Most federated applications that support SAML 2.0, WS-Federation, or OpenID connect also support the ability for users to start at the application, and then get signed in through Azure AD either by automatic redirection or by clicking on a link to sign in. This is known as service provider -initiated sign-on, and most federated applications in the Azure AD application gallery support this (see the documentation linked from the app’s single sign-on configuration wizard in the Azure portal for details).

Azure AD also supports direct single sign-on links to individual applications that support password-based single sign-on, linked single sign-on, and any form of federated single sign-on.

These links are specifically crafted URLs that send a user through the Azure AD sign-in process for a specific application without requiring the user launch them from the Azure AD access panel or Office 365. These Single Sign-On URLs can be found under the Dashboard tab of any pre-integrated application in the Active Directory section of the Azure portal, as shown in the screenshot below.

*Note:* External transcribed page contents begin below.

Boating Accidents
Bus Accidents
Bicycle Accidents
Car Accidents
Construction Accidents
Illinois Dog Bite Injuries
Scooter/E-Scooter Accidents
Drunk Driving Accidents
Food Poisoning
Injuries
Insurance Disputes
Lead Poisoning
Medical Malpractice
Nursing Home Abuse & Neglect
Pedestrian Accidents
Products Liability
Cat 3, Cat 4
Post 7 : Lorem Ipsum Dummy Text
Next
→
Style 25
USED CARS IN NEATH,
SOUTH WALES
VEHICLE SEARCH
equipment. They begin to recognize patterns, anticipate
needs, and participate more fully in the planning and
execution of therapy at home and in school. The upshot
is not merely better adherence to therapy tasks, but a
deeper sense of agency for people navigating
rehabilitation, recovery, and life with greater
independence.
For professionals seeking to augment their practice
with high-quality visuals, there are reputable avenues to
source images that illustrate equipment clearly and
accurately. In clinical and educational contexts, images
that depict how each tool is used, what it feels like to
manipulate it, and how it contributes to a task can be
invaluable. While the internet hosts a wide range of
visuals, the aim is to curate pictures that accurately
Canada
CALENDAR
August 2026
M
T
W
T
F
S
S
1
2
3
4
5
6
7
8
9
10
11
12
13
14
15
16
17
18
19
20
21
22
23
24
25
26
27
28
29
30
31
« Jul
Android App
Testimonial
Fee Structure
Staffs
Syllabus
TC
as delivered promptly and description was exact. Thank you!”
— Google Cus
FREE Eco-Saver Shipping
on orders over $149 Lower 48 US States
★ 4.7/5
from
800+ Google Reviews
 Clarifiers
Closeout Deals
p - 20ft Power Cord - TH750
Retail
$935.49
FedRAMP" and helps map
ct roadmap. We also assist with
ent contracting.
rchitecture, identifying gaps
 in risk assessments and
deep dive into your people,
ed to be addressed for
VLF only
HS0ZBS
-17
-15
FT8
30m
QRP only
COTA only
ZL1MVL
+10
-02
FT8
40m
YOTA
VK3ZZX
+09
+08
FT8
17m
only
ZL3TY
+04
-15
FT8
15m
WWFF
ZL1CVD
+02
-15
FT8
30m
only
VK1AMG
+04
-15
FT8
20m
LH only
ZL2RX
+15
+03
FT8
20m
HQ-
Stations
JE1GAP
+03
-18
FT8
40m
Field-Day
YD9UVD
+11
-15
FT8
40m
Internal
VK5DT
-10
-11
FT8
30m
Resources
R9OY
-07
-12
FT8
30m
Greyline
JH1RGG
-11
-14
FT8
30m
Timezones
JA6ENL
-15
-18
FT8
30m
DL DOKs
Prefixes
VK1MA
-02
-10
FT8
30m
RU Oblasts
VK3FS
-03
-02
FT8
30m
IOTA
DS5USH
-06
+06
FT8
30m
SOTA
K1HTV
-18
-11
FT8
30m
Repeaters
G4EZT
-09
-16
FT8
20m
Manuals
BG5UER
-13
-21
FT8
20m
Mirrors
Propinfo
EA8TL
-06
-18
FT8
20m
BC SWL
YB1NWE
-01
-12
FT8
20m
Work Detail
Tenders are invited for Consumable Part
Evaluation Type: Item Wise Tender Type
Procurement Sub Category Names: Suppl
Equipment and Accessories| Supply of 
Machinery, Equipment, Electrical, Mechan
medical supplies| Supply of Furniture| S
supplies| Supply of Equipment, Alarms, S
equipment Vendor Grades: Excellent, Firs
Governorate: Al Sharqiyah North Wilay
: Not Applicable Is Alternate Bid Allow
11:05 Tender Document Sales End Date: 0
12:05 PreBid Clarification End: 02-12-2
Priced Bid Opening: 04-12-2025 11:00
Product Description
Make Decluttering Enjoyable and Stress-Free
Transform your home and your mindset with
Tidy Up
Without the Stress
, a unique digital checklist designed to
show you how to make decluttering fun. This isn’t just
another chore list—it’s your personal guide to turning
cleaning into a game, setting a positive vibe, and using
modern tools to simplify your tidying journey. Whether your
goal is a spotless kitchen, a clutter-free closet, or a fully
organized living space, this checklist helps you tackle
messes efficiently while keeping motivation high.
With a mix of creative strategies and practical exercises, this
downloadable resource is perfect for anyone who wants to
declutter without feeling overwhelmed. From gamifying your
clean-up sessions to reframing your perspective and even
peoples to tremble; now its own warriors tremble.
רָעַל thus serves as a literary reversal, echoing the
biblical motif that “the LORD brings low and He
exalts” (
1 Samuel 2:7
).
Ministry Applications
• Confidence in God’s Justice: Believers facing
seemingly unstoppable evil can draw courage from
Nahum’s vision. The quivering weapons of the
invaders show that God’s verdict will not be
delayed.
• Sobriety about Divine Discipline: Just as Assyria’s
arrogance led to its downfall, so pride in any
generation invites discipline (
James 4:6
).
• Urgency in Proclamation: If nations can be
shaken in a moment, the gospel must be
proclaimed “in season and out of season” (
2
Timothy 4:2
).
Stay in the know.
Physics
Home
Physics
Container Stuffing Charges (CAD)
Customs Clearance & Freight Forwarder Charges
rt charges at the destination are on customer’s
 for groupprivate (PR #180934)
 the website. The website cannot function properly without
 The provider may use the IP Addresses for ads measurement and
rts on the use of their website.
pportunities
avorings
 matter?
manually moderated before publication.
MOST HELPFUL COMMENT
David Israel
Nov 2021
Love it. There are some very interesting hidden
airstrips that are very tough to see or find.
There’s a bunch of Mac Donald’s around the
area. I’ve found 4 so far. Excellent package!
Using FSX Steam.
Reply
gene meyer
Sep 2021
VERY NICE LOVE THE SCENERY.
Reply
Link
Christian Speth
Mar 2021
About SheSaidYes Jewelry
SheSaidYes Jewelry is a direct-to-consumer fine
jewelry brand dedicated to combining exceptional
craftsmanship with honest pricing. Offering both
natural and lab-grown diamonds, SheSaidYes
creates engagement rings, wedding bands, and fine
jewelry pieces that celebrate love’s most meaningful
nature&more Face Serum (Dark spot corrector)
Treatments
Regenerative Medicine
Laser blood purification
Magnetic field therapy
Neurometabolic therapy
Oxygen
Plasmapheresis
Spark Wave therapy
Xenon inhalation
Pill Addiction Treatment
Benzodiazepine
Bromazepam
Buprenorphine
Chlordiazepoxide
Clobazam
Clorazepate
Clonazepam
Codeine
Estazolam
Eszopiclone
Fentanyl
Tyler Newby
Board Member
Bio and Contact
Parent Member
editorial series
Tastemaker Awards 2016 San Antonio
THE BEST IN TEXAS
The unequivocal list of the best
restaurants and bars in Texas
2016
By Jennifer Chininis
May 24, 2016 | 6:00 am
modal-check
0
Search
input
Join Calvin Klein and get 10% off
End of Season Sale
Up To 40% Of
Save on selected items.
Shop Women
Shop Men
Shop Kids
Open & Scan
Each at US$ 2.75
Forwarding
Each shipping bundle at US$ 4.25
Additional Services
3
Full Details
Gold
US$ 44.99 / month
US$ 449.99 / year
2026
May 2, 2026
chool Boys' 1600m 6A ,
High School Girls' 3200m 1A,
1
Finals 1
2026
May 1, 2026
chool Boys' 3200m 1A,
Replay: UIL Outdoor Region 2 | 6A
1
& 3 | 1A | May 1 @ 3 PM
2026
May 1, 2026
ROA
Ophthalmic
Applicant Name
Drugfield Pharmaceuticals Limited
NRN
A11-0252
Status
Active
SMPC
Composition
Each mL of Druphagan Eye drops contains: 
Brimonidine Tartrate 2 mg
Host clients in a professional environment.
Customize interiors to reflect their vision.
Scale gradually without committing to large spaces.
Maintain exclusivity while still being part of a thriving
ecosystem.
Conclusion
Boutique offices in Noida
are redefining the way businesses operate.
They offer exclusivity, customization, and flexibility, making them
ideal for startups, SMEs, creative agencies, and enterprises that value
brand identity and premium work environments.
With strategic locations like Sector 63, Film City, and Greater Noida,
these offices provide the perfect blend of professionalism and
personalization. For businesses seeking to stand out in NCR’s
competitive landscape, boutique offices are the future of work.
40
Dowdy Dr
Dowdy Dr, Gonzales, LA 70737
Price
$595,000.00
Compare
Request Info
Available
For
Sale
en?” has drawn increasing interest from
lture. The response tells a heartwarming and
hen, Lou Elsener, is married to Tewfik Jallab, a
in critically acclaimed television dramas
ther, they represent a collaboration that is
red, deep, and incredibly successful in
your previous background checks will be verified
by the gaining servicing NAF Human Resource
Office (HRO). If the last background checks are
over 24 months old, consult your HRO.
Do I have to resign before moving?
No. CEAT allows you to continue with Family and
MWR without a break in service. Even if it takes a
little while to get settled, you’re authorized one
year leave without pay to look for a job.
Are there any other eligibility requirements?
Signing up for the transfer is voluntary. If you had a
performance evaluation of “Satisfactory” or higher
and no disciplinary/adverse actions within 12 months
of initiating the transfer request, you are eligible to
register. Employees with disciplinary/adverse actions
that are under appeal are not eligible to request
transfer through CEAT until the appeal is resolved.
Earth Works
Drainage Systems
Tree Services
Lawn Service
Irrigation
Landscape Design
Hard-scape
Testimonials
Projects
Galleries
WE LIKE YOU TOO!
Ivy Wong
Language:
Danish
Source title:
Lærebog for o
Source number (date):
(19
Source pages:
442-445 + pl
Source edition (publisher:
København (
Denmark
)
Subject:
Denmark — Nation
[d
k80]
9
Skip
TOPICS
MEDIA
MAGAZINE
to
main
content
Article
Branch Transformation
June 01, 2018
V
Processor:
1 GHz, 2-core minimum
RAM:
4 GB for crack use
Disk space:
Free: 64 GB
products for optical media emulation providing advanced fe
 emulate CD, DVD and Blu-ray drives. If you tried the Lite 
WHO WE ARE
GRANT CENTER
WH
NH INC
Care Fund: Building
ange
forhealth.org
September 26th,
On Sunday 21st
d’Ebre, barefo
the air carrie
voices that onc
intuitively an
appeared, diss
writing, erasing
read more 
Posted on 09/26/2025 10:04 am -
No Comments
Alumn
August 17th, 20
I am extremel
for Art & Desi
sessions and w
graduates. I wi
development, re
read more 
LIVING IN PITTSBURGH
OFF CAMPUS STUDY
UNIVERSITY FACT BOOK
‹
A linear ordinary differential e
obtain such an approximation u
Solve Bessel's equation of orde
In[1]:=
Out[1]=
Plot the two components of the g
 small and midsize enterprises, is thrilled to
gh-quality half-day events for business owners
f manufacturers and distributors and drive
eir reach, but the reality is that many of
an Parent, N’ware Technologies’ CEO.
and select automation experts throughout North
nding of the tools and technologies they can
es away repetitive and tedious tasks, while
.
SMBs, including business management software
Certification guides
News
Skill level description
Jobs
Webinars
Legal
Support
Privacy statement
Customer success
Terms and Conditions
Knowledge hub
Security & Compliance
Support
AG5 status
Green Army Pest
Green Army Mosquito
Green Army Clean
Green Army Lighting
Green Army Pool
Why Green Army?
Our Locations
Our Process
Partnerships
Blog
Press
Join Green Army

These links can be copied and pasted anywhere you want to provide a sign-in link to the selected application. This could be in an email, or in any custom web-based portal that you have set up for user application access. Here's an example of an Azure AD direct single sign-on URL for Twitter:


Similar to organization-specific URLs for the access panel, you can further customize this URL by adding one of the active or verified domains for your directory after the myapps.microsoft.com domain. This ensures any organizational branding is loaded immediately on the sign-in page without the user needing to enter their user ID first:


When an authorized user clicks on one of these application-specific links, they first see their organizational sign-in page (assuming they are not already signed in), and after sign-in are redirected to their app without stopping at the access panel first. If the user is missing pre-requisites to access the application, such as the password-based single sign browser extension, then the link will prompt the user to install the missing extension. The link URL also remains constant if the single sign-on configuration for the application changes.

These links use the same access control mechanisms as the access panel and Office 365, and only those users or groups who have been assigned to the application in the Azure portal will be able to successfully authenticate. However, any user who is unauthorized will see a message explaining that they have not been granted access, and are given a link to load the access panel to view available applications for which they do have access.